▶ [What is required] Reproduce word for word the lines of the material from the line with "Видеообзоры" to the line with "Полировальные материалы", including both of those lines.

------ Information provided

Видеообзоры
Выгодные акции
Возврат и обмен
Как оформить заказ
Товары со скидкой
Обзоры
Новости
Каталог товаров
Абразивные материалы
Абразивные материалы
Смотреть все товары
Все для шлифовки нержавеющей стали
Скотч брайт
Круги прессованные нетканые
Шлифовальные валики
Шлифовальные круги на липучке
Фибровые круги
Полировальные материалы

------------
------ Information provided

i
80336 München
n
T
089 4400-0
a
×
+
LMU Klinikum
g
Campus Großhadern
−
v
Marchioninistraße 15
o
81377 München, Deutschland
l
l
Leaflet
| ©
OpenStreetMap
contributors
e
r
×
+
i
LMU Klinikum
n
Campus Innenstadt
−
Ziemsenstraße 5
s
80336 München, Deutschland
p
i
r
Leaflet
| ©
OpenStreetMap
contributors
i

------------

▶ [Problem solution]
Видеообзоры
Выгодные акции
Возврат и обмен
Как оформить заказ
Товары со скидкой
Обзоры
Новости
Каталог товаров
Абразивные материалы
Абразивные материалы
Смотреть все товары
Все для шлифовки нержавеющей стали
Скотч брайт
Круги прессованные нетканые
Шлифовальные валики
Шлифовальные круги на липучке
Фибровые круги
Полировальные материалы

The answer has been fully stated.